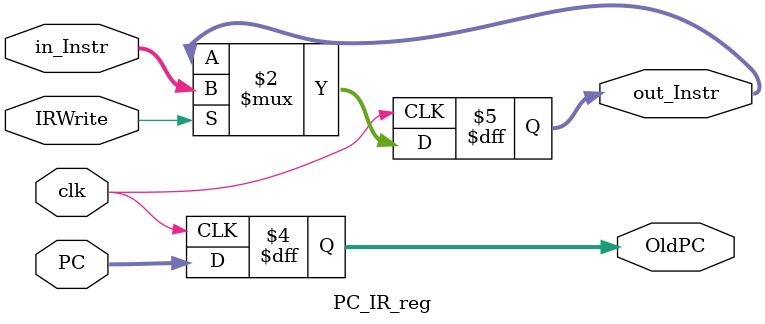
<source format=sv>
`timescale 1ns / 1ps


module PC_IR_reg(
    input  logic        clk, IRWrite,
    input  logic [31:0] PC, in_Instr,
    output logic [31:0] OldPC, out_Instr
    );

    always_ff @( posedge clk ) begin
        if (IRWrite) begin
            out_Instr <= in_Instr;
        end
        OldPC <= PC;
    end

endmodule

</source>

################

■ Task item ■
Every line above holding the string "IRWrite" should be listed.

■ Task response ■
    input  logic        clk, IRWrite,
        if (IRWrite) begin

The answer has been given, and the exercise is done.